Vacuum in the personality-center behind the windows of his eyes, his hands moved like disbelieving robots pulling aside the black kimono sheen, and her body naked against him—brown freckle in contact with left nipple mole above border of red-gold triangle secret second navel, tongue moving sweet spittle in long-remembered trail along the curve of his cheekbone, hot wetness moving in ear encircled by lips of bougainvillea musk breathing fingers dancing down belly smoothing his thigh in primeval rhythm—filled the void with Sara-flesh reality, image-ghosts fleeing down timelines as his hands closed on the massive breast present. Sara! Sara! It’s you, and it’s real! I’m Jack and you’re Sara, is all that matters—and he pulled her face to him as she rolled him off the pillow, naked under him on the straw-matted floor. Moaning into him as he kissed her tongue on tongue mouths moving in slow pelvic rhythm her hands at his ass kneading and urging, shoving him down between legs spread-eagled encircling caressing, mouth free now and screaming orgasmic rhythm: “Fuck me, fuck me, fuck me…” And…

And…

And it just wasn’t there. Spent totally in the night filled with Carrie, in morning-after image-eyed return event—six years of desire-images come to a moment of reality, and in that moment of all moments it just wasn’t there!

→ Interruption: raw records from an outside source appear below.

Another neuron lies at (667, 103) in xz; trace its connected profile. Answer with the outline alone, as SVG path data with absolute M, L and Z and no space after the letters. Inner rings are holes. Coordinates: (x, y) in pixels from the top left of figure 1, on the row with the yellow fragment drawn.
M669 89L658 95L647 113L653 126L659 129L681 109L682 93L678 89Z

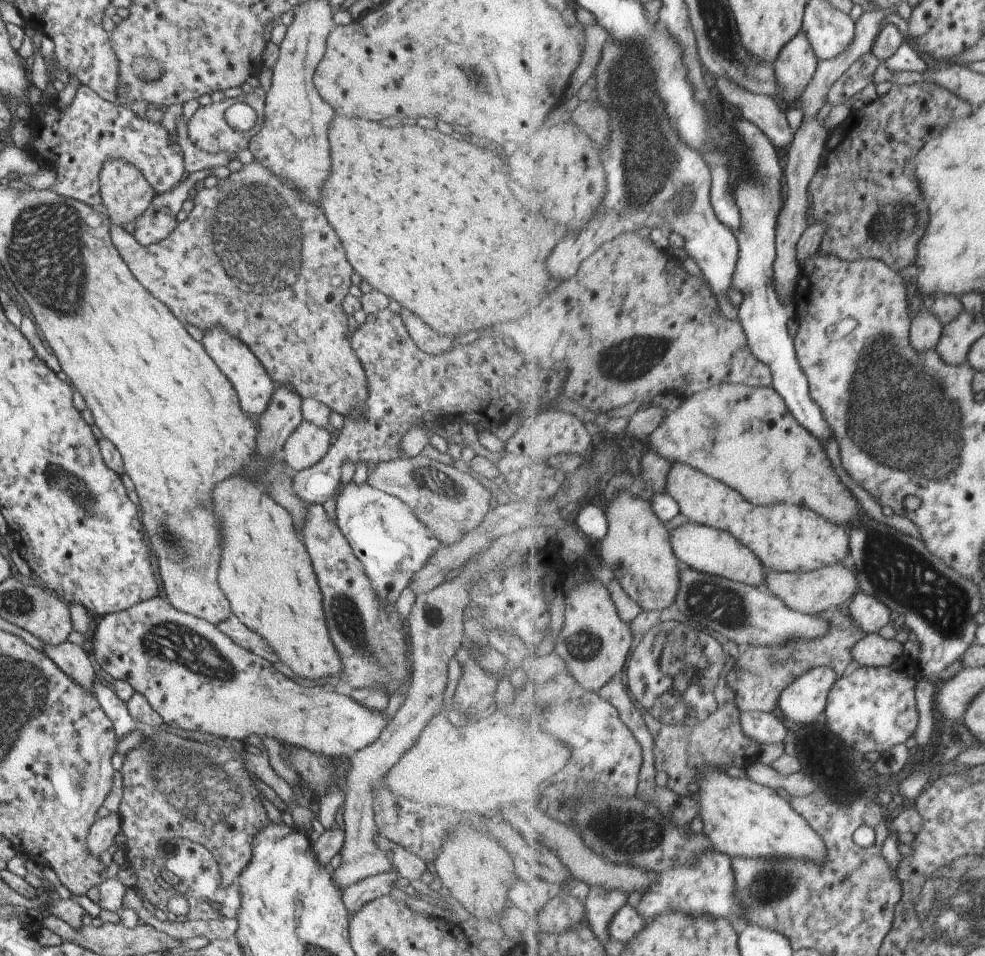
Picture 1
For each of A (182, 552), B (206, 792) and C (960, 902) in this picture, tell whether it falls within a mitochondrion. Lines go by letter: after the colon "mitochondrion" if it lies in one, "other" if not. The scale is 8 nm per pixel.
A: mitochondrion
B: mitochondrion
C: mitochondrion

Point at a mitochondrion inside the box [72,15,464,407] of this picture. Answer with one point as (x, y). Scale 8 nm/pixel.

He felt the cold moment of super-Freudian disaster spiraling around him—then Jack seeing Jack with maniac laughter. What the fuck does it matter, it’s me that counts, not my dick, got nothing to prove cockwise in this arena. I love her, is all and she’s here.

He slid his face down her belly, skin to chin-stubble, buried it in musky coarse-haired dampness, lips to wet lips tasting her body as her thighs gripped his cheeks his tongue went inside her rolling and coaxing with love and wry self-frustration, thrusting and moving in pelvic simulation as she rocked against him in asymptotic rhythm and went off in great groaning spasms.

Resting his chin on the bone of her pelvis, he smiled at her face across the luffing sail of her belly, breasts awry like puppy-dog mountains, her eyes met his across pink continents of skin-to-skin pleasure…

“Jack…” she sighed. “Oh, thank you, thank you…” Then she looked down at him with a fey knowing smile.

“That’s the best you could do this early in the day? Just out of curiosity what was her name?”

“Whose name?” he grinned in mock innocence.

“Miss Last Night. I sure hope there was one, wouldn’t want to think you were…”

“Give me about an hour to recuperate, and I’ll answer your question,” he said, moving up her body to face to face languor.

She laughed and kissed him quick, dry lips sated, but he felt the hunger there still his to command, taste of her still in him, and he felt it stirring through cotton layers of fatigue as she reached down to stroke it.